- Lead Contractor: Nu Construction
- BIM Tools: Synchro Professional, Autodesk Revit
How does an organisation with just 19 staff justify the time, effort and expense required to implement BIM? That’s the question Nu Construction business development manager Gemma Lennon set out to answer. “Our projects are quite small, up to £4m. We certainly haven’t had any projects where clients have requested that we implement BIM, but we know it will eventually affect us in some way,” she says.
Following discussions with senior management, Lennon put together a business case for BIM. “Training is obviously a requirement, but our staff resource is of huge value to us and it’s important that it’s always available — our commercial director does all the costing of tenders, together with one other estimator. For us to take time out for something like this, there has to be gold at the end of the rainbow.”
She also worked with Karl Redmond of Leeds Metropolitan University’s Sustainability Institute on a BIM survey sent to almost 1,000 SMEs in the Yorkshire & Humber region. Lennon then presented the survey’s findings — warts and all — to David Philp and Mark Bew of the government’s BIM Task Group, and is now involved with the BIM4SMEs subgroup, which aims to raise BIM awareness among SMEs.
Lennon is clear about what would make BIM attractive for a business such as hers: “We’re looking for a return on investment quite instantly, and for it to improve our efficiency and make our job easier. If we are able to provide better quality information and a better quality product to clients and cut the costs for them, that would give us an opportunity to win tenders. With the market as difficult as it is, anything we could do would be of huge benefit.”
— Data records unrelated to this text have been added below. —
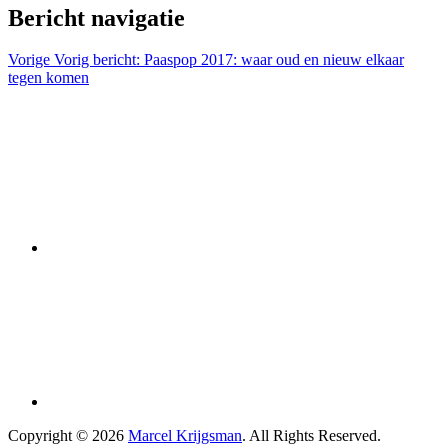
Bericht navigatie
Vorige
Vorig bericht:
Paaspop 2017: waar oud en nieuw elkaar
tegen komen
Copyright © 2026
Marcel Krijgsman
. All Rights Reserved.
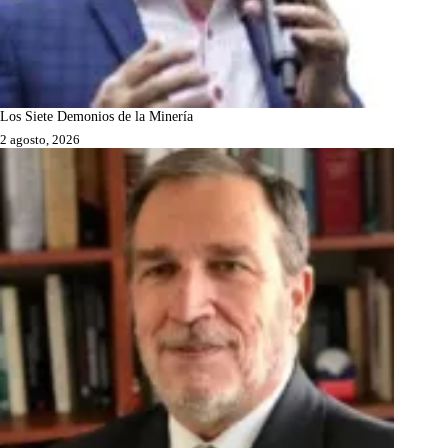
Los Siete Demonios de la Minería
2 agosto, 2026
The best way to see if BIM can do this is on a live project — and one may be around the corner. Nu Construction is on the tender list for a £1m, 12-unit industrial facility in Thirsk, North Yorkshire, designed by Shipley-based Riverside Architects. Riverside has already been using BIM for more than five years and offered to provide Nu Construction with the model it had built for the project.
Lennon had also been speaking to Robert Hicks, UK account manager at software company Synchro, who used the architectural model to build Nu Construction its own project management model. “Much of the talk around BIM focuses on large companies, but SMEs need as much help as anyone else,” says Hicks. “I think the first steps on the ladder should be small and relatively inexpensive, so I wanted to look at how we could support that.”
He says the 4D model is “proof of concept” and will allow Nu to visualise the construction sequence. “I’ve always felt that aligning the 3D model against the construction programme is one of BIM’s lowest-hanging fruits. You can get to that stage quite easily and it gives you the most benefit.”
Now Lennon’s fingers are crossed: “If we win the tender, we’ll be able to use BIM on a live project, so it’s a really exciting stage.”